W polskim biathlonie idzie ku lepszemu? Biało-Czerwoni punktują w Pucharze Świata, a może być jeszcze lepiej

Łukasz Konstanty
Natalia Sidorowicz.
Natalia Sidorowicz. Christian Einecke/Imago Sport and News/East News
Dobrze rozpoczął się sezon 2024-25 dla polskich biathlonistek. Choć za nami dopiero pięć indywidualnych konkurencji, już można stwierdzić, że niemal na pewno będzie on znacznie bardziej udany niż poprzedni. Coś pozytywnego zaczyna dziać się także wśród naszych biathlonistów.

W sezonie 2023-24 punkty Pucharu Świata zdobywały trzy nasze zawodniczki - Joanna Jakieła, Anna Mąka i Natalia Sidorowicz. Ich łączny dorobek nie rzucał jednak na kolana, w sumie uzbierało się bowiem 229 oczek w 21. konkurencjach. Najwyżej uplasowała się druga z wymienionych, która z 95 pkt. została sklasyfikowana na 45 pozycji.

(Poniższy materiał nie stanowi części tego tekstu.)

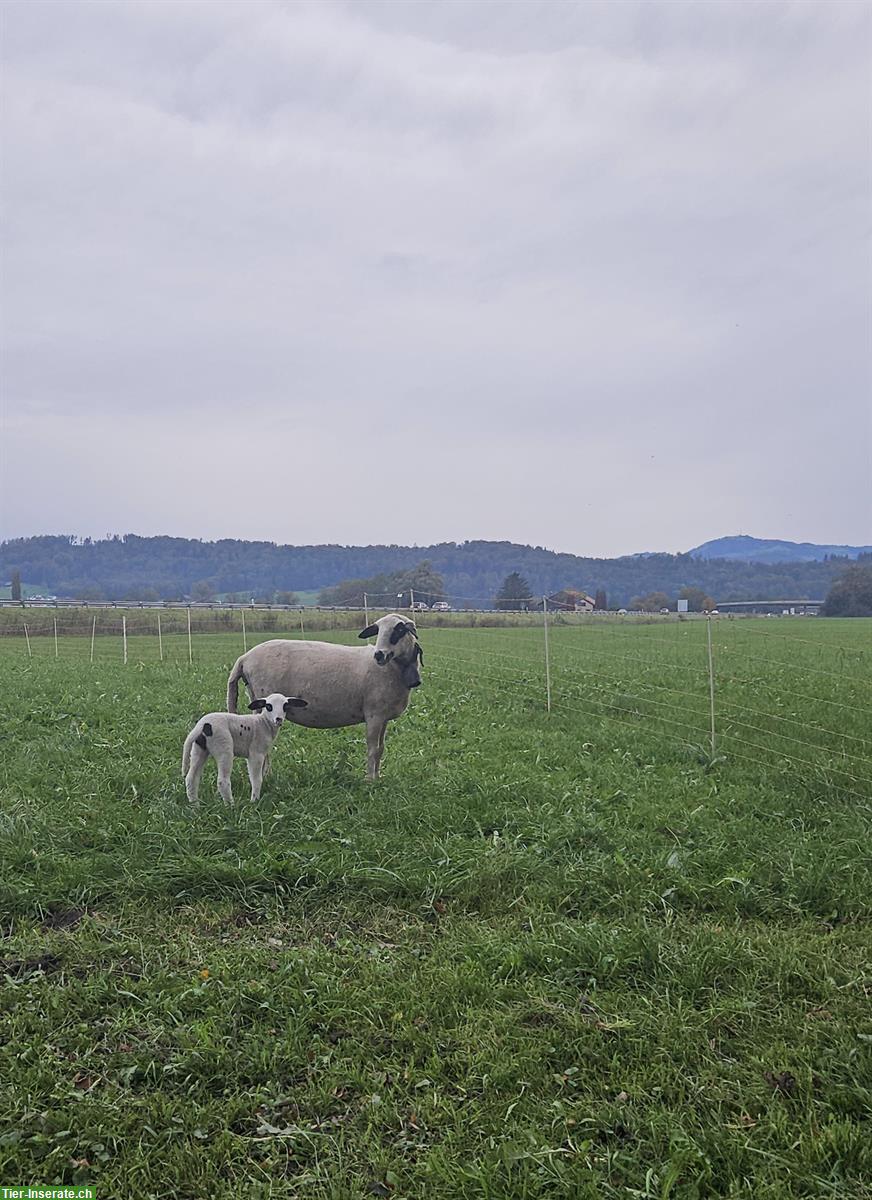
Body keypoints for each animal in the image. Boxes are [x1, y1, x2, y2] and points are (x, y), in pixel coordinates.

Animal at [178, 691, 309, 801]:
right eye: (268, 706)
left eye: (285, 706)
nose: (279, 719)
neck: (264, 723)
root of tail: (201, 726)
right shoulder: (256, 754)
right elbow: (256, 779)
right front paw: (254, 801)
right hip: (223, 747)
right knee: (222, 781)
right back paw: (230, 805)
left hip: (199, 749)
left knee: (191, 778)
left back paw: (195, 805)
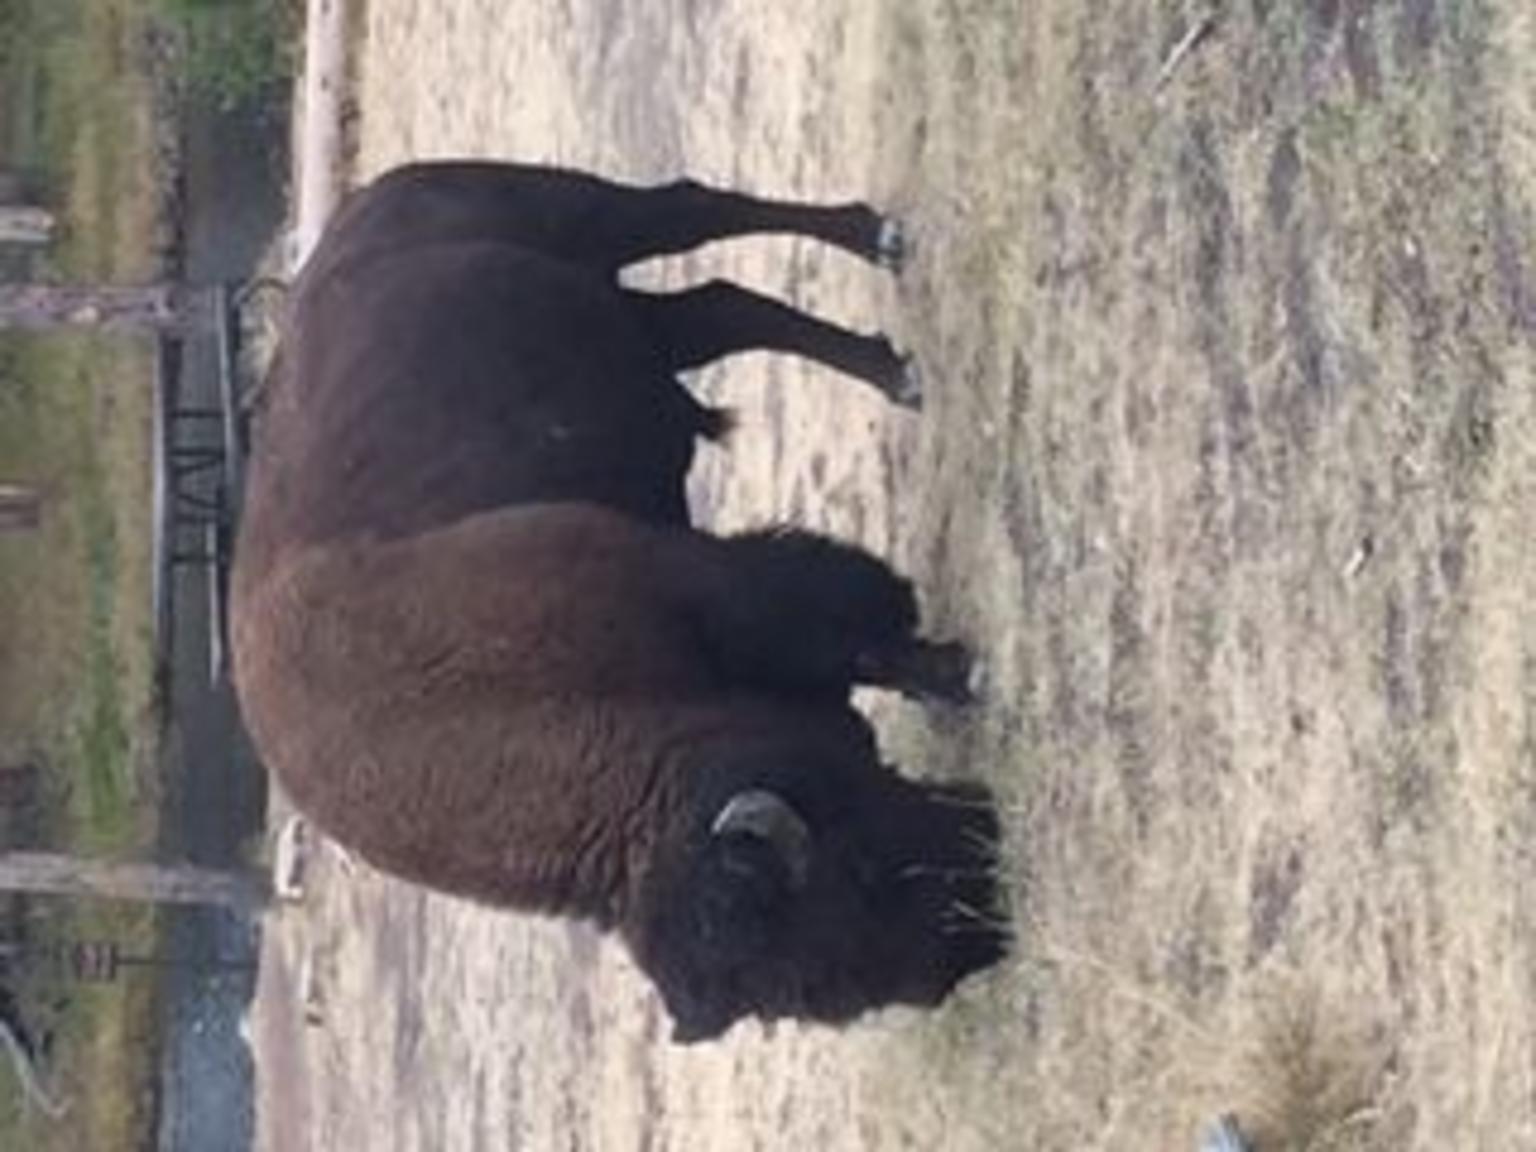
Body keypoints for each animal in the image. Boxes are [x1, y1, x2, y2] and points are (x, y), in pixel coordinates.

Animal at [232, 161, 1006, 1042]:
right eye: (827, 991)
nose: (980, 931)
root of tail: (363, 210)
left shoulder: (726, 589)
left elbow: (854, 623)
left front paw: (961, 673)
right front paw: (949, 677)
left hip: (594, 217)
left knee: (696, 211)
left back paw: (882, 260)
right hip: (633, 315)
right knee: (723, 306)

Poprawione wyniki sprzed roku

W nowym mamy za sobą dopiero rywalizację w pięciu indywidualnych konkurencjach, a już na koncie Biało-Czerwonych jest niemal 75 procent zdobyczy sprzed roku. W dodatku poprawione zostały już dwa osiągnięcia, a ich autorką była Sidorowicz. Wspomniana biathlonistka zapisała już na swoim koncie 104 punkty, a jeśli nadal będzie punktować, powinna zanotować najlepszy wynik uzyskany przez jakąkolwiek naszą reprezentantkę od czterech lat. W sezonie 2020-21 Monika Hojnisz-Staręga zakończyła zmagania z 237 punktami i do niego jest jeszcze dość daleko, ale już wynik z kolejnego (153 oczka) wydaje się być tylko kwestią czasu.

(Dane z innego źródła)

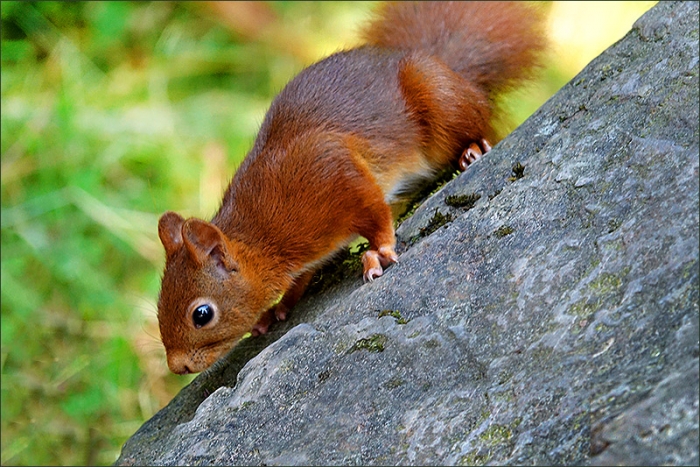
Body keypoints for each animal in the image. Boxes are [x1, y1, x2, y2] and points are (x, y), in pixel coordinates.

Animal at [156, 1, 547, 374]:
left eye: (202, 314)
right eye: (160, 303)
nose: (177, 367)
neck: (261, 236)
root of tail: (440, 64)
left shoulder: (330, 167)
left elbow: (374, 211)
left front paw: (379, 250)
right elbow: (301, 280)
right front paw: (277, 309)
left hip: (438, 95)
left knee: (478, 122)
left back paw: (473, 149)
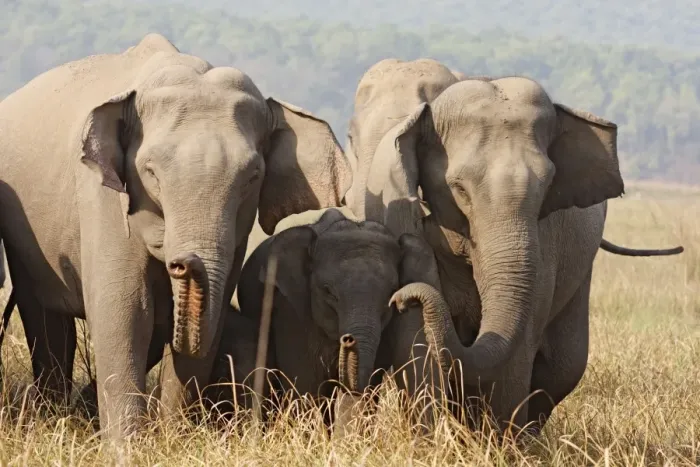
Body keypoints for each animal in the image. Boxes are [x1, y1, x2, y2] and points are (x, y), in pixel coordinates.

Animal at [0, 33, 351, 439]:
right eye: (150, 171)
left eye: (252, 177)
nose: (181, 264)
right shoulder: (100, 198)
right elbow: (127, 310)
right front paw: (127, 446)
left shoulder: (237, 232)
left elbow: (209, 319)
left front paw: (174, 437)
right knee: (46, 321)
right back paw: (53, 415)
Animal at [346, 61, 684, 433]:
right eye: (458, 188)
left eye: (548, 186)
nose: (402, 296)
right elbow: (417, 343)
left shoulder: (545, 240)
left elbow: (518, 348)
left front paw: (498, 442)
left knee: (564, 365)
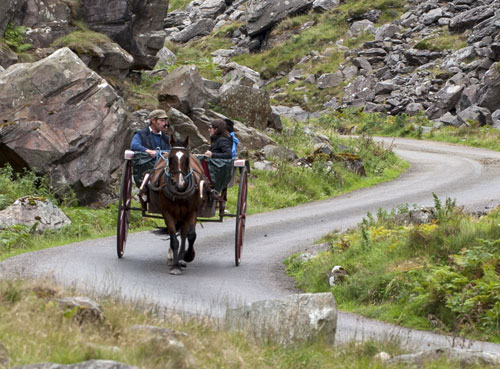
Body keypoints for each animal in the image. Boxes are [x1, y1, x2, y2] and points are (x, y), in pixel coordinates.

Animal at [150, 135, 209, 274]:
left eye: (186, 160)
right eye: (170, 158)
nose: (179, 183)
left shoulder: (192, 212)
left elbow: (191, 236)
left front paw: (188, 256)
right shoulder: (168, 213)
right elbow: (174, 239)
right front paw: (175, 266)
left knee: (184, 234)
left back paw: (181, 258)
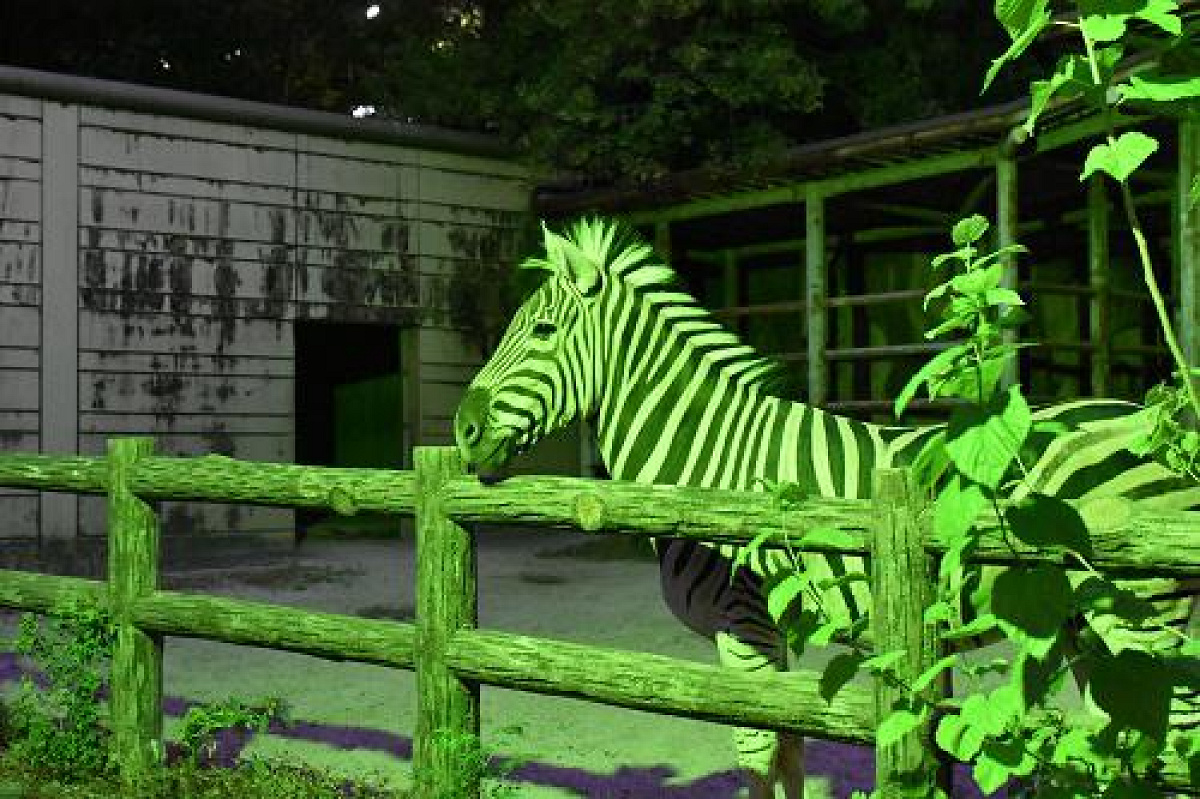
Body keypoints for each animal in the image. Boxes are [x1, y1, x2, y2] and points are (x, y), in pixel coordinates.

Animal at [451, 218, 1200, 796]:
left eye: (542, 331)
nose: (461, 430)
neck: (708, 454)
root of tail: (1159, 424)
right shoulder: (771, 631)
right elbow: (788, 749)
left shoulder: (742, 619)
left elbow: (756, 754)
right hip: (1084, 622)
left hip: (1144, 616)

Sidorowicz na inaugurację sezonu zanotowała też najlepszy w karierze występ, plasując się na czwartym miejscu w biegu indywidualnym podczas zawodów w Kontiolahti. Była to jednocześnie najwyższa lokata dla przedstawicielki naszego kraju od niemal pięciu lat.

Dużą szansę na poprawienie ubiegłorocznego wyniku ma także Jakieła, która po pięciu konkurencjach ma na koncie 43 punkty, a w całym poprzednim zgromadziła ledwie o dwadzieścia więcej. Jeśli jeszcze regularnie punktować zacznie Mąka (ma na koncie 22 pkt.), a do najlepszych występów z czasów juniorskich nawiąże Kamila Żuk, być może nie tylko będziemy cieszyć się z wyników indywidualnych, ale również świetnej postawy w sztafecie.

Idzie ku lepszemu w męskiej kadrze?

Iskierka nadziei, iż idzie ku lepszemu, pojawiła się także w ostatni weekend wśród biathlonistów. Najwyższe w karierze miejsca wywalczyli bowiem Jan Guńka i Konrad Badacz i choć lokaty nr 29 i 30 to nie jest jeszcze szczyt marzeń polskich kibiców, jeśli nasi młodzi zawodnicy ustabilizują formę zarówno biegową jak i strzelecką, mogą coraz częściej znajdować się wśród tych, którzy zdobywać będą punkty Pucharu Świata.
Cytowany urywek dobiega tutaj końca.